Friday, December 25, 2015

Daniel Deronda (post 3) by George Eliot (post 6): Gwendolen has multiple personality’s amnesia—a memory gap—for her behavior when husband drowned.

In a previous post, I discussed indications of Gwendolen’s probable multiple personality found at the beginning of the novel. For hundreds of pages thereafter, the novel makes passing comments suggestive of multiple personality.

Suggestive Passing Comments

Nobody says that she has alternate personalities, but she is said to have “impetuous alternations” (1, p. 589).

She is continually spoken of as being possessed by metaphors for alternate personalities—ghosts, phantoms, and demons—at work inside her, behind-the-scenes:

“Fantasies moved within her like ghosts, making no break in her more acknowledged consciousness and finding no obstruction in it: dark rays doing their work invisibly in the broad light” (1, p. 606).

“In Gwendolen’s consciousness Temptation and Dread met and stared like two pale phantoms…” (1, p. 674).
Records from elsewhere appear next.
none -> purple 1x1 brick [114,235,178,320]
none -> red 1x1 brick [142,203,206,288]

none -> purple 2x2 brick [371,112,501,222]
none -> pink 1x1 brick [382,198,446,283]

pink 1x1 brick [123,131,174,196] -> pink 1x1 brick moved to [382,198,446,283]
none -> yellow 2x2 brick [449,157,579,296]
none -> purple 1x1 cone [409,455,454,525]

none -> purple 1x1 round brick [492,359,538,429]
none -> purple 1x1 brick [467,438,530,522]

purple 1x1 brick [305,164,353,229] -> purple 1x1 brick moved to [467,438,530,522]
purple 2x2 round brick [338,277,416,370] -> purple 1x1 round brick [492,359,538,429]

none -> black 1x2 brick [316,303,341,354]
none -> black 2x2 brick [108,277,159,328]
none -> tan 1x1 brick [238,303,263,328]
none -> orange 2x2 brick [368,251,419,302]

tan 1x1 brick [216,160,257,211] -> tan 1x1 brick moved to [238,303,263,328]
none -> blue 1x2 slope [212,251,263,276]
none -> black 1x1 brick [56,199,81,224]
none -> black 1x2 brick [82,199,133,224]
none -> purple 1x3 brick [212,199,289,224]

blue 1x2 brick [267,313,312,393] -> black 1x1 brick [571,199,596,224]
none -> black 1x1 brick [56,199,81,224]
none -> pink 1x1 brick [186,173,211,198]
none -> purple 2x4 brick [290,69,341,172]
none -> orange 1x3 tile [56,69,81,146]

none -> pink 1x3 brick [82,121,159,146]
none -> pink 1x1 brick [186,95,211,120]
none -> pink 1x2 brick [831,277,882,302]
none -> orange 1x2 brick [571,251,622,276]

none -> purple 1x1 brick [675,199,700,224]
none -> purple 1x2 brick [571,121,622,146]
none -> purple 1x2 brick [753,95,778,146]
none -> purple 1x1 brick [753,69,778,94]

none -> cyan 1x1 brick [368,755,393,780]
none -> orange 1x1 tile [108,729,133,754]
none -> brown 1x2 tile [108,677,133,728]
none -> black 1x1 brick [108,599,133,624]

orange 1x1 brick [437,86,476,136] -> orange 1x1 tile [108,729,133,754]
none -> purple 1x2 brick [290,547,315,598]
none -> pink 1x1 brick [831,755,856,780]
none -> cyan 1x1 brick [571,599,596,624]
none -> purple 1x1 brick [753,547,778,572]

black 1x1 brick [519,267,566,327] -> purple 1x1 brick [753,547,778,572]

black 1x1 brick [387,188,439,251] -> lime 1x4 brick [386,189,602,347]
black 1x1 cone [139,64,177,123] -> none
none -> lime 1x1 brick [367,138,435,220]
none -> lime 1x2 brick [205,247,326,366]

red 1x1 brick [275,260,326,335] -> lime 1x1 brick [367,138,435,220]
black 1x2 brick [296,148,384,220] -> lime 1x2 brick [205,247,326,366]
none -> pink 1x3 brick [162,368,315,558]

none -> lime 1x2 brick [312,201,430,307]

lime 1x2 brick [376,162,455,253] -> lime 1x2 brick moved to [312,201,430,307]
“Gwendolen…was not afraid of any outward dangers—she was afraid of her own wishes, which were taking shapes possible and impossible, like a cloud of demon-faces” (1, p. 681).

But something more definitive of multiple personality happens when her husband drowns.

Memory Gap: A Cardinal Symptom of Multiple Personality

In multiple personality, if personality A is unaware of personality B, and has amnesia for what B does, then if B jumps in the water to save her drowning husband, A will have a memory gap for having done that, and will feel guilty for letting her husband drown. That is what happens in Book VII, Chapter 56 of the novel. Witnesses had seen Gwendolen jump into the water, but when she tells Deronda what happened, all she remembers is that she failed to throw her drowning husband a rope (1, p. 696).

Describing her past conflicting feelings toward her husband, Gwendolen says, “I was like two creatures” (1, p. 691).

1. George Eliot. Daniel Deronda. London, Penguin Books, 1876/2003.